Copy out each line of the data holding "Paid".

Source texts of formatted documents
┄┄┄┄┄┄┄┄┄┄

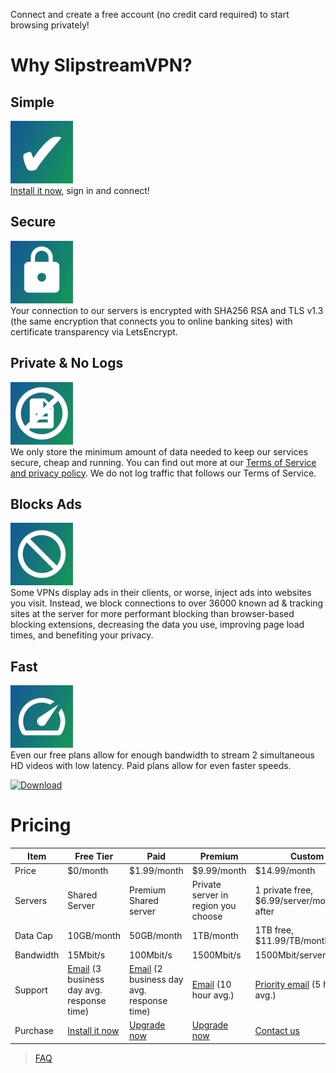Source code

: Connect and create a free account (no credit card required) to start browsing privately!  
  
# Why SlipstreamVPN?  
## Simple  
![](simple.small.png)  
[Install it now](#pricing), sign in and connect!  

## Secure  
![](secure.small.png)  
Your connection to our servers is encrypted with SHA256 RSA and TLS v1.3 (the same encryption that connects you to online banking sites) with certificate transparency via LetsEncrypt.  

## Private & No Logs  
![](nologs.small.png)  
We only store the minimum amount of data needed to keep our services secure, cheap and running. You can find out more at our [Terms of Service and privacy policy](tos). We do not log traffic that follows our Terms of Service.  
  

## Blocks Ads  
![](blocksads.small.png)  
Some VPNs display ads in their clients, or worse, inject ads into websites you visit. Instead, we block connections to over 36000 known ad & tracking sites at the server for more performant blocking than browser-based blocking extensions, decreasing the data you use, improving page load times, and benefiting your privacy.  

## Fast  
![](fast.small.png)  
Even our free plans allow for enough bandwidth to stream 2 simultaneous HD videos with low latency. Paid plans allow for even faster speeds.    

[![Download](https://slipstreamvpn.tk/download-smaller.png)](https://chrome.google.com/webstore/detail/slipstreamvpn-proxy-unblo/gfhkjbaojklnhgbnkkicgojopompeaog)      

# Pricing  
  
|Item       |Free Tier                        |Paid                    |Premium                             |Custom                                      |  
|-----------|---------------------------------|------------------------|------------------------------------|--------------------------------------------|  
|Price      |$0/month                         |$1.99/month             |$9.99/month                         |$14.99/month                                |  
|Servers    |Shared Server                    |Premium Shared server   |Private server in region you choose |1 private free, $6.99/server/month after    |  
|Data Cap   |10GB/month                        |50GB/month              |1TB/month                           |1TB free, $11.99/TB/month after             |  
|Bandwidth  |15Mbit/s                         |100Mbit/s               |1500Mbit/s                           |1500Mbit/server/second                       |  
|Support    |[Email](contact-us) (3 business day avg. response time) |[Email](contact-us) (2 business day avg. response time)    |[Email](contact-us) (10 hour avg.)         |[Priority email](contact-us) (5 hour avg.)    |  
|Purchase   |[Install it now](https://chrome.google.com/webstore/detail/slipstreamvpn-proxy-unblo/gfhkjbaojklnhgbnkkicgojopompeaog) |[Upgrade now](https://my.slipstreamvpn.tk)|[Upgrade now](https://my.slipstreamvpn.tk)|[Contact us](contact-us)                    |  
  
> [FAQ](faq)
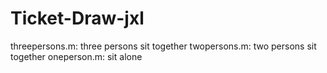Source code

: # Ticket-Draw-jxl
threepersons.m: three persons sit together
twopersons.m: two persons sit together
oneperson.m: sit alone
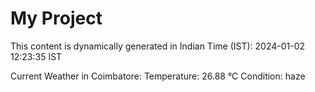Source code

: # My Project

This content is dynamically generated in Indian Time (IST): 2024-01-02 12:23:35 IST


Current Weather in Coimbatore:
Temperature: 26.88 °C
Condition: haze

┄┄┄┄┄┄┄┄┄┄

*WORKED SOLUTION*
Even our free plans allow for enough bandwidth to stream 2 simultaneous HD videos with low latency. Paid plans allow for even faster speeds.    
|Item       |Free Tier                        |Paid                    |Premium                             |Custom                                      |  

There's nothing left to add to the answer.